Extracted page text data

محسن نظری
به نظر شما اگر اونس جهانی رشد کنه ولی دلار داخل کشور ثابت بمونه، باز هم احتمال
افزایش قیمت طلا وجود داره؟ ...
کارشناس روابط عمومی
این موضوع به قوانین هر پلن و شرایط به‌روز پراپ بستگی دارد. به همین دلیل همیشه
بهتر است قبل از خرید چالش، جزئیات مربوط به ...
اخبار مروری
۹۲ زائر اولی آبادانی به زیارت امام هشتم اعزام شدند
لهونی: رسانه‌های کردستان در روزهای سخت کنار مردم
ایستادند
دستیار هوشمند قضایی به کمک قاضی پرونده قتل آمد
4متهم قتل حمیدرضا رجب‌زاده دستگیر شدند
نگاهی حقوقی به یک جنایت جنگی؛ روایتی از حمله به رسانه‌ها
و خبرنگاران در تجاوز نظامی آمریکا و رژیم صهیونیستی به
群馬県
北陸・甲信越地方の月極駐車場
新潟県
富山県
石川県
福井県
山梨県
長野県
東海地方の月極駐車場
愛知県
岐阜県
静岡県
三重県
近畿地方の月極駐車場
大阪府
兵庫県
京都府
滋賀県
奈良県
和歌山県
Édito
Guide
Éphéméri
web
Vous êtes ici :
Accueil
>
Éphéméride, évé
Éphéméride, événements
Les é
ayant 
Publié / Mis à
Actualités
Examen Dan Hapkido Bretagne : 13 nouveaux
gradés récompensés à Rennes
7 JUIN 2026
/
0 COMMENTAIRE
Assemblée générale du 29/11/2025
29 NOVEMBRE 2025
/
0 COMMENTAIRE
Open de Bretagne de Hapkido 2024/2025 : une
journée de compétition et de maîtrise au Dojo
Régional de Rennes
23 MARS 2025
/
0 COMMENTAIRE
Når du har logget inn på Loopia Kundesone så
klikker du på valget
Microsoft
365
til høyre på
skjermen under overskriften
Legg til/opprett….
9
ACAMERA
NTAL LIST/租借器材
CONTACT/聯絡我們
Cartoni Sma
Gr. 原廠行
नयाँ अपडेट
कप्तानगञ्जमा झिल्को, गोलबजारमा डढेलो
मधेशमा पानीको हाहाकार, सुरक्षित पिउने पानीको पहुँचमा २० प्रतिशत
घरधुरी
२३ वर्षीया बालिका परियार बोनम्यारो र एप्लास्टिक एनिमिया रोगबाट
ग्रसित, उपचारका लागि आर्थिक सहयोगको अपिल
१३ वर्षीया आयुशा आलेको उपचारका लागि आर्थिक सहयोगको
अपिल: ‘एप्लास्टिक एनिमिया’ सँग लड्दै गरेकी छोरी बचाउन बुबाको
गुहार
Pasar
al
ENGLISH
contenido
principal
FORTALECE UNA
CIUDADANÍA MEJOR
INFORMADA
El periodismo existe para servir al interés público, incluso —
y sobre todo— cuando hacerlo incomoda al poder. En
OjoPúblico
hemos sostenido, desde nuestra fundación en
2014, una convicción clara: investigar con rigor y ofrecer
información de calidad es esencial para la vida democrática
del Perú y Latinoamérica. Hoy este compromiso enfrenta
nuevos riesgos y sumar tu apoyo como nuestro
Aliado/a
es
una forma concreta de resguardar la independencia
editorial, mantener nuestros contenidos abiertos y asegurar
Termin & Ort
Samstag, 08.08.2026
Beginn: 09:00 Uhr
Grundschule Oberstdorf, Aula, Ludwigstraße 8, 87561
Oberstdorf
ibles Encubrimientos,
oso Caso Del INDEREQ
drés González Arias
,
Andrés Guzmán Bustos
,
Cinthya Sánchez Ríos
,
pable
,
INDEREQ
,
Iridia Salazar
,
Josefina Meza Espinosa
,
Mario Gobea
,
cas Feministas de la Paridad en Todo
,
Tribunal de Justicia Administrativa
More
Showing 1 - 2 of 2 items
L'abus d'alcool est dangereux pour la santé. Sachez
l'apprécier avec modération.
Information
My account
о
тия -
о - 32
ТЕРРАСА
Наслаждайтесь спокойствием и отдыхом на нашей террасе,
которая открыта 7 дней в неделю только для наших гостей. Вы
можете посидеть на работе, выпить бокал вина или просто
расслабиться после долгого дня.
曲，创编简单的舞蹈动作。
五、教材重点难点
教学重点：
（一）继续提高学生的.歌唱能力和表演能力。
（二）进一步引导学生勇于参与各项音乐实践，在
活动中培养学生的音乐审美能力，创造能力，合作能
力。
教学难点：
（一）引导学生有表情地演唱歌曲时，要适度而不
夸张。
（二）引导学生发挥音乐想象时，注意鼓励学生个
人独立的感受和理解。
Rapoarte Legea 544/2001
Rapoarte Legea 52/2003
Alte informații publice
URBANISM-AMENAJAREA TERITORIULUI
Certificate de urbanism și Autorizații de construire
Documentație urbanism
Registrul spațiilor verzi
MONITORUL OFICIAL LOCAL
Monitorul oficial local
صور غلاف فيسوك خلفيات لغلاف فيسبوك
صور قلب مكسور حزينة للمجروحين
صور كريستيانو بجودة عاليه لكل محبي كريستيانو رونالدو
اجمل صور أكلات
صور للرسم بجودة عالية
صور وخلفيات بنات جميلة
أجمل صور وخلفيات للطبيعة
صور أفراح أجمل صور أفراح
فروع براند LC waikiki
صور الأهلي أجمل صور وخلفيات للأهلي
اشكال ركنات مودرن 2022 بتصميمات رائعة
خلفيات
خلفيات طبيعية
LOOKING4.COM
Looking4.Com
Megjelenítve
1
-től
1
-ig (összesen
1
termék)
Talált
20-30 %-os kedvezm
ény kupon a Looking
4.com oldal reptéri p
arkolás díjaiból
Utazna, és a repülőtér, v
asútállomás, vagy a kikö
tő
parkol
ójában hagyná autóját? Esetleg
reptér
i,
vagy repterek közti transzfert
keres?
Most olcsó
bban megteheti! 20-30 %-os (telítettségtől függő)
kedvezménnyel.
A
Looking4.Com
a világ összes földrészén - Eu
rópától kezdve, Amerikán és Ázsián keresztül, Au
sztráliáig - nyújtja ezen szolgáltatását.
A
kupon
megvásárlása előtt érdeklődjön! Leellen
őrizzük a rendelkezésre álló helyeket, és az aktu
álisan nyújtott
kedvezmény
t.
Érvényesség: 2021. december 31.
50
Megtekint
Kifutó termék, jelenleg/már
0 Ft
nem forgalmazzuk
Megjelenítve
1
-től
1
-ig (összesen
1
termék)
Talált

JOB
Render every line of the data above as a JSON list of strings, one string per line, with blank lines omitted.

YOUR RESPONSE
[
  "محسن نظری",
  "به نظر شما اگر اونس جهانی رشد کنه ولی دلار داخل کشور ثابت بمونه، باز هم احتمال",
  "افزایش قیمت طلا وجود داره؟ ...",
  "کارشناس روابط عمومی",
  "این موضوع به قوانین هر پلن و شرایط به‌روز پراپ بستگی دارد. به همین دلیل همیشه",
  "بهتر است قبل از خرید چالش، جزئیات مربوط به ...",
  "اخبار مروری",
  "۹۲ زائر اولی آبادانی به زیارت امام هشتم اعزام شدند",
  "لهونی: رسانه‌های کردستان در روزهای سخت کنار مردم",
  "ایستادند",
  "دستیار هوشمند قضایی به کمک قاضی پرونده قتل آمد",
  "4متهم قتل حمیدرضا رجب‌زاده دستگیر شدند",
  "نگاهی حقوقی به یک جنایت جنگی؛ روایتی از حمله به رسانه‌ها",
  "و خبرنگاران در تجاوز نظامی آمریکا و رژیم صهیونیستی به",
  "群馬県",
  "北陸・甲信越地方の月極駐車場",
  "新潟県",
  "富山県",
  "石川県",
  "福井県",
  "山梨県",
  "長野県",
  "東海地方の月極駐車場",
  "愛知県",
  "岐阜県",
  "静岡県",
  "三重県",
  "近畿地方の月極駐車場",
  "大阪府",
  "兵庫県",
  "京都府",
  "滋賀県",
  "奈良県",
  "和歌山県",
  "Édito",
  "Guide",
  "Éphéméri",
  "web",
  "Vous êtes ici :",
  "Accueil",
  ">",
  "Éphéméride, évé",
  "Éphéméride, événements",
  "Les é",
  "ayant ",
  "Publié / Mis à",
  "Actualités",
  "Examen Dan Hapkido Bretagne : 13 nouveaux",
  "gradés récompensés à Rennes",
  "7 JUIN 2026",
  "/",
  "0 COMMENTAIRE",
  "Assemblée générale du 29/11/2025",
  "29 NOVEMBRE 2025",
  "/",
  "0 COMMENTAIRE",
  "Open de Bretagne de Hapkido 2024/2025 : une",
  "journée de compétition et de maîtrise au Dojo",
  "Régional de Rennes",
  "23 MARS 2025",
  "/",
  "0 COMMENTAIRE",
  "Når du har logget inn på Loopia Kundesone så",
  "klikker du på valget",
  "Microsoft",
  "365",
  "til høyre på",
  "skjermen under overskriften",
  "Legg til/opprett….",
  "9",
  "ACAMERA",
  "NTAL LIST/租借器材",
  "CONTACT/聯絡我們",
  "Cartoni Sma",
  "Gr. 原廠行",
  "नयाँ अपडेट",
  "कप्तानगञ्जमा झिल्को, गोलबजारमा डढेलो",
  "मधेशमा पानीको हाहाकार, सुरक्षित पिउने पानीको पहुँचमा २० प्रतिशत",
  "घरधुरी",
  "२३ वर्षीया बालिका परियार बोनम्यारो र एप्लास्टिक एनिमिया रोगबाट",
  "ग्रसित, उपचारका लागि आर्थिक सहयोगको अपिल",
  "१३ वर्षीया आयुशा आलेको उपचारका लागि आर्थिक सहयोगको",
  "अपिल: ‘एप्लास्टिक एनिमिया’ सँग लड्दै गरेकी छोरी बचाउन बुबाको",
  "गुहार",
  "Pasar",
  "al",
  "ENGLISH",
  "contenido",
  "principal",
  "FORTALECE UNA",
  "CIUDADANÍA MEJOR",
  "INFORMADA",
  "El periodismo existe para servir al interés público, incluso —",
  "y sobre todo— cuando hacerlo incomoda al poder. En",
  "OjoPúblico",
  "hemos sostenido, desde nuestra fundación en",
  "2014, una convicción clara: investigar con rigor y ofrecer",
  "información de calidad es esencial para la vida democrática",
  "del Perú y Latinoamérica. Hoy este compromiso enfrenta",
  "nuevos riesgos y sumar tu apoyo como nuestro",
  "Aliado/a",
  "es",
  "una forma concreta de resguardar la independencia",
  "editorial, mantener nuestros contenidos abiertos y asegurar",
  "Termin & Ort",
  "Samstag, 08.08.2026",
  "Beginn: 09:00 Uhr",
  "Grundschule Oberstdorf, Aula, Ludwigstraße 8, 87561",
  "Oberstdorf",
  "ibles Encubrimientos,",
  "oso Caso Del INDEREQ",
  "drés González Arias",
  ",",
  "Andrés Guzmán Bustos",
  ",",
  "Cinthya Sánchez Ríos",
  ",",
  "pable",
  ",",
  "INDEREQ",
  ",",
  "Iridia Salazar",
  ",",
  "Josefina Meza Espinosa",
  ",",
  "Mario Gobea",
  ",",
  "cas Feministas de la Paridad en Todo",
  ",",
  "Tribunal de Justicia Administrativa",
  "More",
  "Showing 1 - 2 of 2 items",
  "L'abus d'alcool est dangereux pour la santé. Sachez",
  "l'apprécier avec modération.",
  "Information",
  "My account",
  "о",
  "тия -",
  "о - 32",
  "ТЕРРАСА",
  "Наслаждайтесь спокойствием и отдыхом на нашей террасе,",
  "которая открыта 7 дней в неделю только для наших гостей. Вы",
  "можете посидеть на работе, выпить бокал вина или просто",
  "расслабиться после долгого дня.",
  "曲，创编简单的舞蹈动作。",
  "五、教材重点难点",
  "教学重点：",
  "（一）继续提高学生的.歌唱能力和表演能力。",
  "（二）进一步引导学生勇于参与各项音乐实践，在",
  "活动中培养学生的音乐审美能力，创造能力，合作能",
  "力。",
  "教学难点：",
  "（一）引导学生有表情地演唱歌曲时，要适度而不",
  "夸张。",
  "（二）引导学生发挥音乐想象时，注意鼓励学生个",
  "人独立的感受和理解。",
  "Rapoarte Legea 544/2001",
  "Rapoarte Legea 52/2003",
  "Alte informații publice",
  "URBANISM-AMENAJAREA TERITORIULUI",
  "Certificate de urbanism și Autorizații de construire",
  "Documentație urbanism",
  "Registrul spațiilor verzi",
  "MONITORUL OFICIAL LOCAL",
  "Monitorul oficial local",
  "صور غلاف فيسوك خلفيات لغلاف فيسبوك",
  "صور قلب مكسور حزينة للمجروحين",
  "صور كريستيانو بجودة عاليه لكل محبي كريستيانو رونالدو",
  "اجمل صور أكلات",
  "صور للرسم بجودة عالية",
  "صور وخلفيات بنات جميلة",
  "أجمل صور وخلفيات للطبيعة",
  "صور أفراح أجمل صور أفراح",
  "فروع براند LC waikiki",
  "صور الأهلي أجمل صور وخلفيات للأهلي",
  "اشكال ركنات مودرن 2022 بتصميمات رائعة",
  "خلفيات",
  "خلفيات طبيعية",
  "LOOKING4.COM",
  "Looking4.Com",
  "Megjelenítve",
  "1",
  "-től",
  "1",
  "-ig (összesen",
  "1",
  "termék)",
  "Talált",
  "20-30 %-os kedvezm",
  "ény kupon a Looking",
  "4.com oldal reptéri p",
  "arkolás díjaiból",
  "Utazna, és a repülőtér, v",
  "asútállomás, vagy a kikö",
  "tő",
  "parkol",
  "ójában hagyná autóját? Esetleg",
  "reptér",
  "i,",
  "vagy repterek közti transzfert",
  "keres?",
  "Most olcsó",
  "bban megteheti! 20-30 %-os (telítettségtől függő)",
  "kedvezménnyel.",
  "A",
  "Looking4.Com",
  "a világ összes földrészén - Eu",
  "rópától kezdve, Amerikán és Ázsián keresztül, Au",
  "sztráliáig - nyújtja ezen szolgáltatását.",
  "A",
  "kupon",
  "megvásárlása előtt érdeklődjön! Leellen",
  "őrizzük a rendelkezésre álló helyeket, és az aktu",
  "álisan nyújtott",
  "kedvezmény",
  "t.",
  "Érvényesség: 2021. december 31.",
  "50",
  "Megtekint",
  "Kifutó termék, jelenleg/már",
  "0 Ft",
  "nem forgalmazzuk",
  "Megjelenítve",
  "1",
  "-től",
  "1",
  "-ig (összesen",
  "1",
  "termék)",
  "Talált"
]